## Your instructions
Once the line with "right back paw: (273, 472)" is found in the entries below, print it and each following line exactly, stopping after the line with "left back paw: (849, 558)"; print nothing else.

[Source records]
┌──

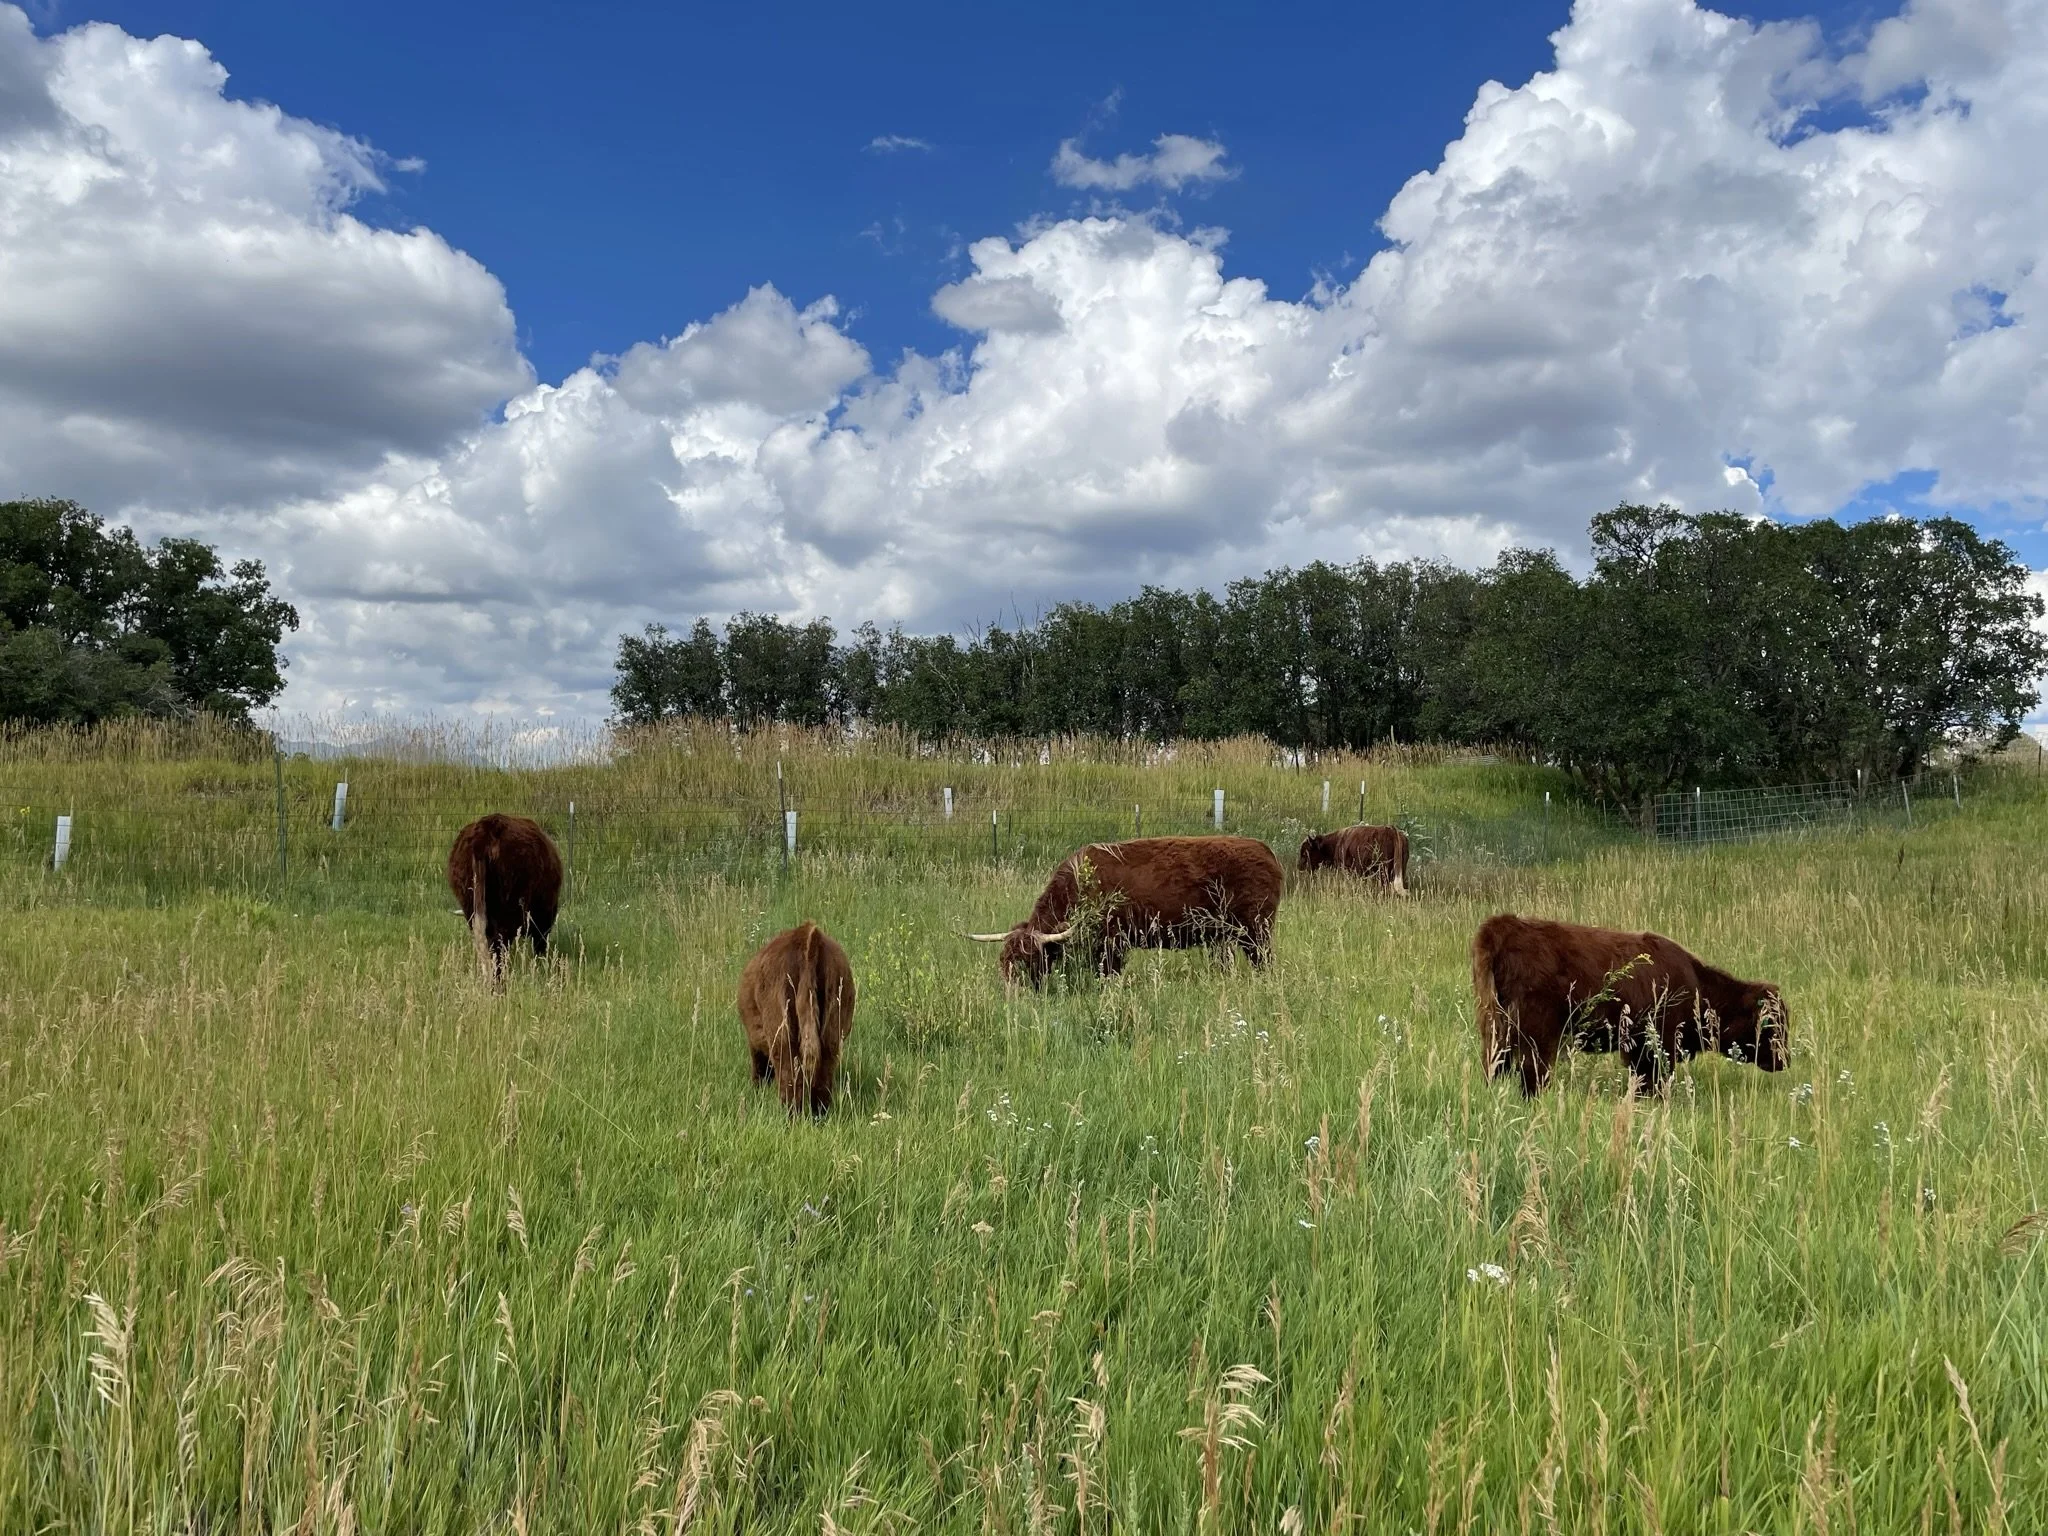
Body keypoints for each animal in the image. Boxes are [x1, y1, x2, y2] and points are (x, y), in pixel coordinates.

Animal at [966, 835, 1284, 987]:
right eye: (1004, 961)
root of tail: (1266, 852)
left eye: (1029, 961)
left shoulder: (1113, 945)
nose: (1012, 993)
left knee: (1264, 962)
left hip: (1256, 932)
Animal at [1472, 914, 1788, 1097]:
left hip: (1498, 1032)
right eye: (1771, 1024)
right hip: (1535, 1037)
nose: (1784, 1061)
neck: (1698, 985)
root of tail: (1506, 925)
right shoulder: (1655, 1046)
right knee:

└──
┌──

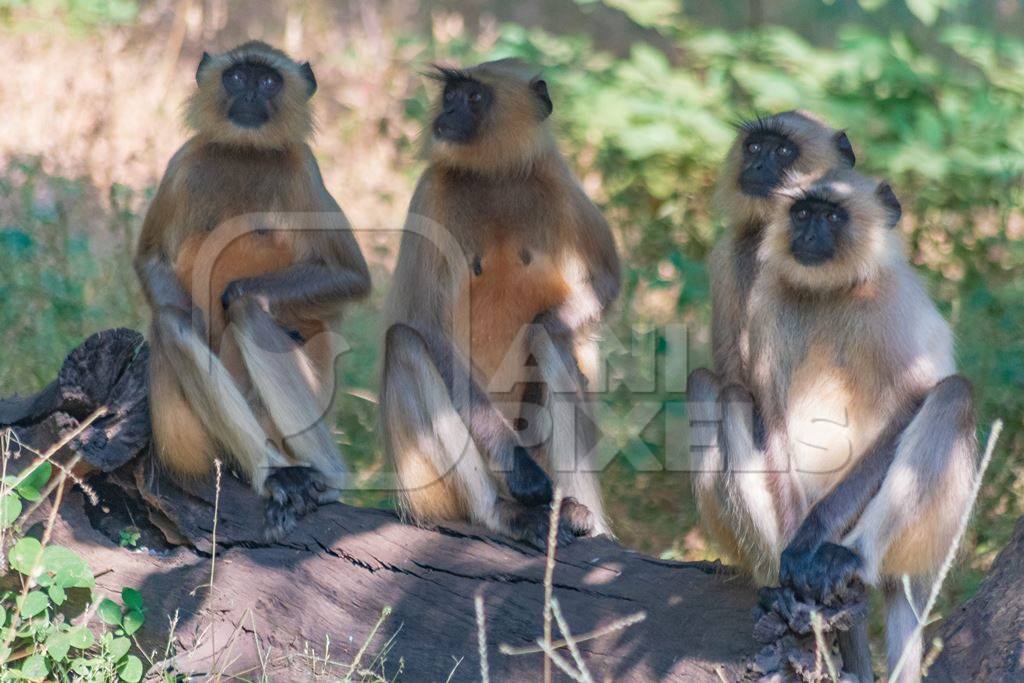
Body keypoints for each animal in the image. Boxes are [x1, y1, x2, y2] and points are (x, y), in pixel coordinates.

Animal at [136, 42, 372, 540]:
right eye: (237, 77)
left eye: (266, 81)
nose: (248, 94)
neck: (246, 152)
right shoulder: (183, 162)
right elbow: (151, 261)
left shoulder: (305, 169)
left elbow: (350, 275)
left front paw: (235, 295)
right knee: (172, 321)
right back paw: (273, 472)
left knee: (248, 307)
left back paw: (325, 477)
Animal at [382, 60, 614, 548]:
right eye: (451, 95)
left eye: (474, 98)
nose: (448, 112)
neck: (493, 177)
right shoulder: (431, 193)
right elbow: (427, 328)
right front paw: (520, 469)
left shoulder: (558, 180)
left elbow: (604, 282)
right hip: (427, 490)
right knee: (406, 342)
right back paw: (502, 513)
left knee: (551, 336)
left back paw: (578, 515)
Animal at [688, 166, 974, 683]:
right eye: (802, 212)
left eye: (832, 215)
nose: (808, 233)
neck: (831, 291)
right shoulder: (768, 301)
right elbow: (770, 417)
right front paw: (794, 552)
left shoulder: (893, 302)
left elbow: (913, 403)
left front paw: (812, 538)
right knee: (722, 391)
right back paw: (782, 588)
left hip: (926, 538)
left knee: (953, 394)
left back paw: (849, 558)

└──
┌──

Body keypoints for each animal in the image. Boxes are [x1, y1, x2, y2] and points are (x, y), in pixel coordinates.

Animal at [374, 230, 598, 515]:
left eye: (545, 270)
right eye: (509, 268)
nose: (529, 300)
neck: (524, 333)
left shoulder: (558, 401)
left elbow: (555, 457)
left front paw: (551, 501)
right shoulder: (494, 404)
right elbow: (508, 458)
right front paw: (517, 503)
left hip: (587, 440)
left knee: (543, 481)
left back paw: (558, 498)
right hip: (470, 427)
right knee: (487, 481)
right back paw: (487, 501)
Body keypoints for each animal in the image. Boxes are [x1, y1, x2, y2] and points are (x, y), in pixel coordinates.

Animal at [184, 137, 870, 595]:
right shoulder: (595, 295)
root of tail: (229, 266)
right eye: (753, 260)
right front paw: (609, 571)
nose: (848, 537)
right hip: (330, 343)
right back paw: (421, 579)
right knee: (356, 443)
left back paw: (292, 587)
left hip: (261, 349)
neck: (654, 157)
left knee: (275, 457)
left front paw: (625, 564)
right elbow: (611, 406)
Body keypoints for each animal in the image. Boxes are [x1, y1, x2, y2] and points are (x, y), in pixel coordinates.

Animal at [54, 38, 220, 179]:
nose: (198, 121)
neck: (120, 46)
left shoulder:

└──

## Solution for this exercise
right back paw: (273, 472)
left knee: (248, 307)
left back paw: (325, 477)
Animal at [382, 60, 614, 548]:
right eye: (451, 95)
left eye: (474, 98)
nose: (448, 112)
neck: (493, 177)
right shoulder: (431, 193)
right elbow: (427, 328)
right front paw: (520, 469)
left shoulder: (558, 180)
left elbow: (604, 282)
right hip: (427, 490)
right knee: (406, 342)
right back paw: (502, 513)
left knee: (551, 336)
left back paw: (578, 515)
Animal at [688, 166, 974, 683]:
right eye: (802, 212)
left eye: (832, 215)
nose: (808, 233)
neck: (831, 291)
right shoulder: (768, 301)
right elbow: (770, 417)
right front paw: (794, 552)
left shoulder: (893, 302)
left elbow: (913, 403)
left front paw: (812, 538)
right knee: (722, 391)
right back paw: (782, 588)
left hip: (926, 538)
left knee: (953, 394)
left back paw: (849, 558)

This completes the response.